徒然エッセイ

(1)弁と辯と瓣と辨と辮

 ベンベンベンベンベンと、三味線ではなくて漢字の話です。
 タイトルの五つの漢字は全て”べん”と読みます(フォントがつぶれて区別がつかない場合はフォントのサイズを大きくして下さい)。”弁”の漢字は普通に使われていて、弁護士や弁理士、花弁、弁髪などの単語にも使われています。ところがこの四つの単語にはもともと違う”べん”という漢字が使われていました。辯護士、辨理士、花瓣、辮髪です。
 ずいぶん以前に和本で”単騎要略製作辨”[文化十年(1814)村井昌弘著]という書物を買った。五巻一冊で甲冑の制作方法を記した書物です。
 わたしは、この”辨”という漢字を弁護士の”辯”だと思い込み、弁ずると言う意味で”甲冑製作著述”というように捉えていた。恥ずかしい話だけれど、私はこの”辨”が処理を意味し、本のタイトルが”甲冑製作法”を意味するということに最近まで気がつかなかった。

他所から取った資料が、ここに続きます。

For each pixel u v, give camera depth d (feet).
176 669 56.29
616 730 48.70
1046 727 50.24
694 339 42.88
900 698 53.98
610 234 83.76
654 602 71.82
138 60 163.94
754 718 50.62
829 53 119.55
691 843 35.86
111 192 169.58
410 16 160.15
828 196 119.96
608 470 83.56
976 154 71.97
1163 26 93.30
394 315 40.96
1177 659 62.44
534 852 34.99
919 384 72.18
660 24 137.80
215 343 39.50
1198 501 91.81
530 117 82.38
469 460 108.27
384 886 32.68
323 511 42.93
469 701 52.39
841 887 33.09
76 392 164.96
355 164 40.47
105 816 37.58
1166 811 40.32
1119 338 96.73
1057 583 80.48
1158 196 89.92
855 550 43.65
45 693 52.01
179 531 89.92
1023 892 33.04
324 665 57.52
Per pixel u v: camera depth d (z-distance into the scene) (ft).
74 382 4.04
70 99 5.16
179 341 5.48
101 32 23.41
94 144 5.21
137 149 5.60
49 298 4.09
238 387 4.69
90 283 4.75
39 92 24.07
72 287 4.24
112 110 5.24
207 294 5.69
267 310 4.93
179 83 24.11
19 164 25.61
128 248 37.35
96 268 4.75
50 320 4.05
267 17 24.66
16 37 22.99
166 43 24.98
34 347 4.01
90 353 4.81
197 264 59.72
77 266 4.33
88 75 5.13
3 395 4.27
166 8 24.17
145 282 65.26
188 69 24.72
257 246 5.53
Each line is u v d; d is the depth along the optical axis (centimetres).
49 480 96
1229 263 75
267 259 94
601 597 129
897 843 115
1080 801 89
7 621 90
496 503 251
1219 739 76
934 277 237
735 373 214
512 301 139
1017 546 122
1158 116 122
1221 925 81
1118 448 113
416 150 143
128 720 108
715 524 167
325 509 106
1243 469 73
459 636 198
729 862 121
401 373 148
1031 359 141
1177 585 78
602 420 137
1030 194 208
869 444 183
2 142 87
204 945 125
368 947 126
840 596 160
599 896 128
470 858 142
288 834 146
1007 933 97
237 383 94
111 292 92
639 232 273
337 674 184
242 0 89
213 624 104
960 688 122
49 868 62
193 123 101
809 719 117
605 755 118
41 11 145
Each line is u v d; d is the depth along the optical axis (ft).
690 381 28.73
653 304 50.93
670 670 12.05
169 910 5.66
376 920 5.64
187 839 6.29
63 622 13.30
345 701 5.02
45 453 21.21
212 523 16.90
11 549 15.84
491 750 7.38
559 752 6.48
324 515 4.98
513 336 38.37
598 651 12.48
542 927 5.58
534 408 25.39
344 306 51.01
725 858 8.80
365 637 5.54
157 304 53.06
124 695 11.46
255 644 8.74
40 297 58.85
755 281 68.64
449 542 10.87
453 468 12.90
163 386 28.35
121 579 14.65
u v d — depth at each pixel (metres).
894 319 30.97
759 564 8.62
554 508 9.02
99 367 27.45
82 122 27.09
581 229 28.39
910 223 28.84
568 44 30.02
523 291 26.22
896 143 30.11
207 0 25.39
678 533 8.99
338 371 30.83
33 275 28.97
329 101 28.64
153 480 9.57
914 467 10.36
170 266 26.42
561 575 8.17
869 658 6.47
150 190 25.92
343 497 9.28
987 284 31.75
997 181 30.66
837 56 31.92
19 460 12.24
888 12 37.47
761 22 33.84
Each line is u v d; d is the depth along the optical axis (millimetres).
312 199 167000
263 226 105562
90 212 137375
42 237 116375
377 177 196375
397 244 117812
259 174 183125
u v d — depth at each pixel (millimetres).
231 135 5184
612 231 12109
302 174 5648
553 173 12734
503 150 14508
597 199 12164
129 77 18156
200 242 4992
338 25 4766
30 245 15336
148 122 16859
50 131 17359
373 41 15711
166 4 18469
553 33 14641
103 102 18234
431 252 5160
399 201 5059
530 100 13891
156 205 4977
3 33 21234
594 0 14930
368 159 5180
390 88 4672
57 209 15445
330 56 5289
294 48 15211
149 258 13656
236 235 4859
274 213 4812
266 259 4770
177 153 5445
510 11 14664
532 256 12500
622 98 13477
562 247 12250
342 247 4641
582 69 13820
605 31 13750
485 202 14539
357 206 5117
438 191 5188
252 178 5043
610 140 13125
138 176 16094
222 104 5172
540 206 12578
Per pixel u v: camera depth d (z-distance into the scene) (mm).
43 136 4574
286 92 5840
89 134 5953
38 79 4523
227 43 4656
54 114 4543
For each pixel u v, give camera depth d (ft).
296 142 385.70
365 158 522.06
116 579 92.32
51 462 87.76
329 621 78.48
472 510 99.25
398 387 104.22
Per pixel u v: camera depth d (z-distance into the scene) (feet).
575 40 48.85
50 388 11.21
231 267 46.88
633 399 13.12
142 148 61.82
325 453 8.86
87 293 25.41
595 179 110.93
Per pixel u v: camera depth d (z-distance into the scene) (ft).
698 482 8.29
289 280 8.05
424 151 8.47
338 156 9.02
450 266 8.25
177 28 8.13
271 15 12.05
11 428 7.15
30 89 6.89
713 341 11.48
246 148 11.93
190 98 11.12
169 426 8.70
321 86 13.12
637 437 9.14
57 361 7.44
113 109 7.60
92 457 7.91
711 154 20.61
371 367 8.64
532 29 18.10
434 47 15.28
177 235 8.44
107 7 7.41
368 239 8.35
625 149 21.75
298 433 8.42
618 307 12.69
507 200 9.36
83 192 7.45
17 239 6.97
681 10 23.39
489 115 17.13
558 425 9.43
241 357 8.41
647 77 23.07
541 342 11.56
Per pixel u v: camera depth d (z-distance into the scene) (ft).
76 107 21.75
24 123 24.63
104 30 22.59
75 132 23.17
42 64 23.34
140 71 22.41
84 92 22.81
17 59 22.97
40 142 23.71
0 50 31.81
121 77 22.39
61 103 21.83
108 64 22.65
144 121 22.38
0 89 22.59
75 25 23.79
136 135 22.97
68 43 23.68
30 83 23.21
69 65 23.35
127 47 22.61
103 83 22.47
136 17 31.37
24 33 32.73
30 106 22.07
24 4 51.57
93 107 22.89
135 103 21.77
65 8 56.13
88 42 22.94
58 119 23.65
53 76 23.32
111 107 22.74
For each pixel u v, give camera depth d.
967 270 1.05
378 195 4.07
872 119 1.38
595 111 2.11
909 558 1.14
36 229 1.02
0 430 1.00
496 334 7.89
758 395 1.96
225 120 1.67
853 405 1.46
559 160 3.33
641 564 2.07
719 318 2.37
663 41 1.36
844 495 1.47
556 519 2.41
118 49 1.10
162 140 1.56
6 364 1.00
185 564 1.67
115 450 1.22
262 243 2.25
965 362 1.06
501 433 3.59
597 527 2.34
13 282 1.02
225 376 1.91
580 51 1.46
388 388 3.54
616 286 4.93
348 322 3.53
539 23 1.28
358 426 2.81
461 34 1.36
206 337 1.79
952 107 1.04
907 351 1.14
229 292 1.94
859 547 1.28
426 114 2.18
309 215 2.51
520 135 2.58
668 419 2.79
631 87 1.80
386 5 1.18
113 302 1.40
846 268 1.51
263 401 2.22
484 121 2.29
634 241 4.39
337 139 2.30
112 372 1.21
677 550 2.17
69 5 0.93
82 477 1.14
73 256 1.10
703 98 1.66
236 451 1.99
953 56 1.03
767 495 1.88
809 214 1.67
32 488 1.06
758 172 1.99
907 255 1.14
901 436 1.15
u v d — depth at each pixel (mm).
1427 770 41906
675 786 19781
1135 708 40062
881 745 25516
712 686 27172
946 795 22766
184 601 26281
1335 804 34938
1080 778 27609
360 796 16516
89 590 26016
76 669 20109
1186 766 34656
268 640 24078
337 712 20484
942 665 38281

 辯−>言葉で物事を分かつ(処理する)、弁ずる、弁護士、弁士
 瓣−>瓜の二つに割れた中身、花弁、バルブの弁
 辨−>論理で物事を分かつ(処理する)、弁理士、弁官
 辮−>分かれている物を編むこと、弁髪

 この四つの”べん”は漢字の成立が同系で、二つに分ける、分かれたもの、分かれたものをつなげる、から来ている。

 弁−>かんむりの意味

 ”弁”という漢字は人が冠をかぶる形から来ている。

 現在は、”辯瓣辨辮”が全て”弁”というもともと成立の違う漢字で統合されている。もともと違う意味の漢字を一種類にすることの是非は難しい問題だけど、状況によってはややこしい問題になる。漢字は表意文字だからあまり文字数を減らすと伝わりにくくなるような気がするけど。みなさんどう思います?
 弁と辯と瓣と辨と辮。ああ、ややこしい。ちなみに”辧”という文字と”辛”+”方”+”辛”もありますが”辨”の異体字なんで両方とも同じ意味です。